#### Исходные материалы:
•••

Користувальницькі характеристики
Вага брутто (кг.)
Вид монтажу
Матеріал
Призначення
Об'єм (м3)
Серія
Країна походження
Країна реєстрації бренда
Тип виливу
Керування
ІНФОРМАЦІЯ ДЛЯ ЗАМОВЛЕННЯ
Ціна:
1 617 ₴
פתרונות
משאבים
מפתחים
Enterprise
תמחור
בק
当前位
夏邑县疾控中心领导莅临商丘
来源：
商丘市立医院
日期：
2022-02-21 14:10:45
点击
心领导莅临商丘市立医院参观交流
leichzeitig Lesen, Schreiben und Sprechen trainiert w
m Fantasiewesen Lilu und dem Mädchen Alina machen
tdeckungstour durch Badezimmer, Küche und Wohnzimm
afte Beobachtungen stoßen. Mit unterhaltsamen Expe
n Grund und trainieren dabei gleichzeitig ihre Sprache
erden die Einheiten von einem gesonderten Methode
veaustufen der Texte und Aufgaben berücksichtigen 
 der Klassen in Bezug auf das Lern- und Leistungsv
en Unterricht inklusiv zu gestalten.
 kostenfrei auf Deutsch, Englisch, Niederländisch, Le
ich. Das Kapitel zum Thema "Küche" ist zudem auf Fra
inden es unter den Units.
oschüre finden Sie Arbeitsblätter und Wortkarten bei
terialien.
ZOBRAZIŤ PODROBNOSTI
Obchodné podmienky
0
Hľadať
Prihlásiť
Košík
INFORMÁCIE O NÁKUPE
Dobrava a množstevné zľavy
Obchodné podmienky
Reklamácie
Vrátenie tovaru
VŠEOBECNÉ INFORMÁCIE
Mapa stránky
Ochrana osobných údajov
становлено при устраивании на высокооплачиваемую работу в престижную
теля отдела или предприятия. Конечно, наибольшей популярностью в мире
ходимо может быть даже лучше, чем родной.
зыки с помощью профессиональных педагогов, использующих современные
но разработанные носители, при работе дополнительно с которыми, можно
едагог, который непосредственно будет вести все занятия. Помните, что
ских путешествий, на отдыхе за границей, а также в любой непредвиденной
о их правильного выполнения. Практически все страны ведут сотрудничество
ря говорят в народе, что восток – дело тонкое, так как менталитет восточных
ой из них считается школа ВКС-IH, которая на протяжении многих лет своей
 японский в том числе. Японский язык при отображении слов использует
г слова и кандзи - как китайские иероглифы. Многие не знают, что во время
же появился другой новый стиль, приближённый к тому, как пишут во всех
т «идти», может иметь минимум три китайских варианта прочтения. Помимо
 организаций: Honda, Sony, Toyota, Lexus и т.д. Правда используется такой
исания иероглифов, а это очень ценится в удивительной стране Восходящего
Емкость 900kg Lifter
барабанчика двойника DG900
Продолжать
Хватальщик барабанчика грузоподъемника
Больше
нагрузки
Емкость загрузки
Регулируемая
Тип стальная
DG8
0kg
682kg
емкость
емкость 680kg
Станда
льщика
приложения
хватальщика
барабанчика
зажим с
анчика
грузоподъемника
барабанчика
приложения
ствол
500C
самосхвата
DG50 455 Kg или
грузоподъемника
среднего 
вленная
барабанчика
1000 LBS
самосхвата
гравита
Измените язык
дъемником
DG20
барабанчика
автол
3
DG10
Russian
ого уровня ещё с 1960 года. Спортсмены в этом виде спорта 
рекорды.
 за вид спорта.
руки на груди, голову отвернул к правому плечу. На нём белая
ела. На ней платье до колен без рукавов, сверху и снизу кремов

•••

#### Задание:
Продублируйте дословно отрезок записей от самого начала до строки, содержащей «организаций: Honda, Sony, Toyota, Lexus», включительно, и больше ничего.

#### Ответ:
Користувальницькі характеристики
Вага брутто (кг.)
Вид монтажу
Матеріал
Призначення
Об'єм (м3)
Серія
Країна походження
Країна реєстрації бренда
Тип виливу
Керування
ІНФОРМАЦІЯ ДЛЯ ЗАМОВЛЕННЯ
Ціна:
1 617 ₴
פתרונות
משאבים
מפתחים
Enterprise
תמחור
בק
当前位
夏邑县疾控中心领导莅临商丘
来源：
商丘市立医院
日期：
2022-02-21 14:10:45
点击
心领导莅临商丘市立医院参观交流
leichzeitig Lesen, Schreiben und Sprechen trainiert w
m Fantasiewesen Lilu und dem Mädchen Alina machen
tdeckungstour durch Badezimmer, Küche und Wohnzimm
afte Beobachtungen stoßen. Mit unterhaltsamen Expe
n Grund und trainieren dabei gleichzeitig ihre Sprache
erden die Einheiten von einem gesonderten Methode
veaustufen der Texte und Aufgaben berücksichtigen 
 der Klassen in Bezug auf das Lern- und Leistungsv
en Unterricht inklusiv zu gestalten.
 kostenfrei auf Deutsch, Englisch, Niederländisch, Le
ich. Das Kapitel zum Thema "Küche" ist zudem auf Fra
inden es unter den Units.
oschüre finden Sie Arbeitsblätter und Wortkarten bei
terialien.
ZOBRAZIŤ PODROBNOSTI
Obchodné podmienky
0
Hľadať
Prihlásiť
Košík
INFORMÁCIE O NÁKUPE
Dobrava a množstevné zľavy
Obchodné podmienky
Reklamácie
Vrátenie tovaru
VŠEOBECNÉ INFORMÁCIE
Mapa stránky
Ochrana osobných údajov
становлено при устраивании на высокооплачиваемую работу в престижную
теля отдела или предприятия. Конечно, наибольшей популярностью в мире
ходимо может быть даже лучше, чем родной.
зыки с помощью профессиональных педагогов, использующих современные
но разработанные носители, при работе дополнительно с которыми, можно
едагог, который непосредственно будет вести все занятия. Помните, что
ских путешествий, на отдыхе за границей, а также в любой непредвиденной
о их правильного выполнения. Практически все страны ведут сотрудничество
ря говорят в народе, что восток – дело тонкое, так как менталитет восточных
ой из них считается школа ВКС-IH, которая на протяжении многих лет своей
 японский в том числе. Японский язык при отображении слов использует
г слова и кандзи - как китайские иероглифы. Многие не знают, что во время
же появился другой новый стиль, приближённый к тому, как пишут во всех
т «идти», может иметь минимум три китайских варианта прочтения. Помимо
 организаций: Honda, Sony, Toyota, Lexus и т.д. Правда используется такой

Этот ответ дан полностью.